A career spent serving and studying church, community and college has been celebrated by a collection of essays doing the same.

Dr. Elton Bruins, who is retired from the Hope College faculty and from directing the A.C. Van Raalte Institute, has been honored through the publication of the festschrift "A Goodly Heritage: Essays in Honor of the Reverend Dr. Elton J. Bruins at Eighty." Featuring 15 essays that examine dimensions of the Reformed Church in America and aspects of Holland-area and Hope history, the book commemorates Bruins's forthcoming 80th birthday (July 29) and honors him as he plans to retire from his active continued involvement with the institute as a researcher.

Planned and edited by Dr. Jacob E. Nyenhuis, who is director of the A.C. Van Raalte Institute and provost emeritus and professor emeritus of classics at Hope, the volume has been published this month by the William B. Eerdmans Company of Grand Rapids, Mich., and Cambridge, United Kingdom, as part of the Historical Series of the Reformed Church in America.

"Because we feel deep affection for him, we wanted to do something special for his birthday and retirement, and a festschrift is one of the highest forms of esteem that one can offer," Nyenhuis said. "I invited 15 people, including myself, to submit essays for it and everybody accepted."

Bruins learned of the book during a surprise party held at the college on Wednesday, June 6, and then was additionally recognized the next morning during the opening of the biennial conference of the Association for the Advancement of Dutch-American Studies, convening on campus on Thursday-Saturday, June 7-9.

After graduating from Hope and Western Theological Seminary in 1950 and 1953 respectively, Bruins went on to serve as pastor of two Reformed Churches in New York State, where he also completed his doctorate. He returned to Hope in 1966 as a member of the religion faculty, serving until retiring in 1992 as the Evert J. and Hattie E. Blekkink Professor Emeritus of Religion. From 1984 to 1989 he served as dean for the arts and humanities, and in fall 1989 as acting provost. He became founding director of Hope's A.C. Van Raalte Institute in 1994, a position he held until 2002; he was subsequently named the Philip Phelps Jr. Research Professor at the institute. He is officially retiring from his research position this summer, although he will continue to work with the program informally.

Exercises to complete
a: Please output a passage from the article on Elton Bruins verbatim, beginning at the words "Planned and edited" and stopping after the words "Church in America.".
b: According to the article on Elton Bruins, in what year did he return to Hope as a member of the religion faculty?
c: Resume the article on Elton Bruins after its final sentence.

Source data

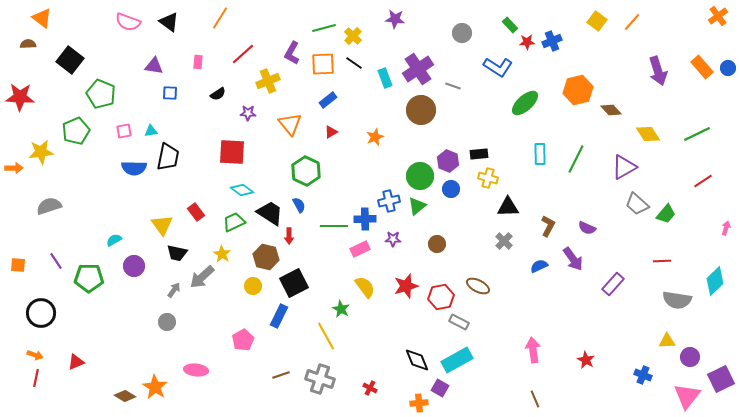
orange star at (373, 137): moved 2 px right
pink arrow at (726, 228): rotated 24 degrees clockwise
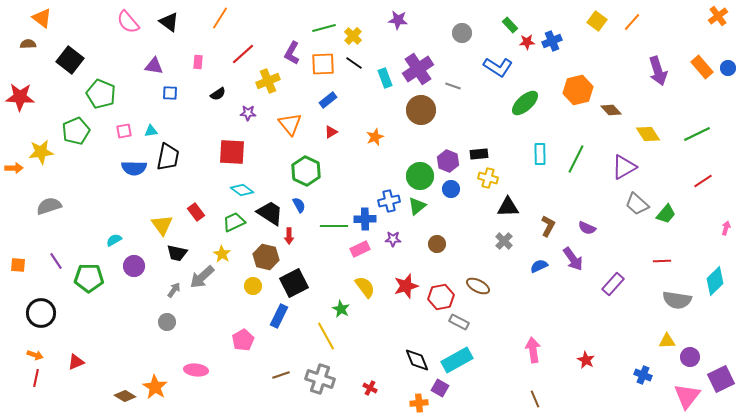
purple star at (395, 19): moved 3 px right, 1 px down
pink semicircle at (128, 22): rotated 30 degrees clockwise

Response list
a:
Planned and edited by Dr. Jacob E. Nyenhuis, who is director of the A.C. Van Raalte Institute and provost emeritus and professor emeritus of classics at Hope, the volume has been published this month by the William B. Eerdmans Company of Grand Rapids, Mich., and Cambridge, United Kingdom, as part of the Historical Series of the Reformed Church in America.

b: 1966

c:
Bruins played a central role in organizing the Joint Archives of Holland, which opened following the completion of the Van Wylen Library in 1988 and is now housed at the Henri and Eleonore Theil Research Center. The Joint Archives currently includes the historical collections of the college and the seminary as well as other organizations that contract for archival services, and for many years hosted the collection of the Holland Historical Trust as well. Bruins had organized the seminary's archives in 1967, the Netherlands Museum archives in 1968 and the college's archives in 1970.

His publications include dozens of articles on aspects of church and local history, and several books as editor or author, the latter including "The Americanization of a Congregation," on Third Reformed Church of Holland; "Isaac Cappon: Holland's 'Foremost Citizen'"; "Albertus C. Van Raalte: Dutch Leader and American Patriot," with Dr. Jeanne M. Jacobson and Larry J. Wagenaar; "Family Quarrels in the Dutch Reformed Churches in the Nineteenth Century," with Dr. Robert P. Swierenga; and "Albertus and Christina: The Van Raalte Family, Home and Roots," with Karen G. Schakel, Sara Fredrickson Simmons and Marie N. Zingle. He is currently working on a book featuring the correspondence from 1857 to 1875 between Albertus C. Van Raalte and Philip Phelps Jr., Hope's first president.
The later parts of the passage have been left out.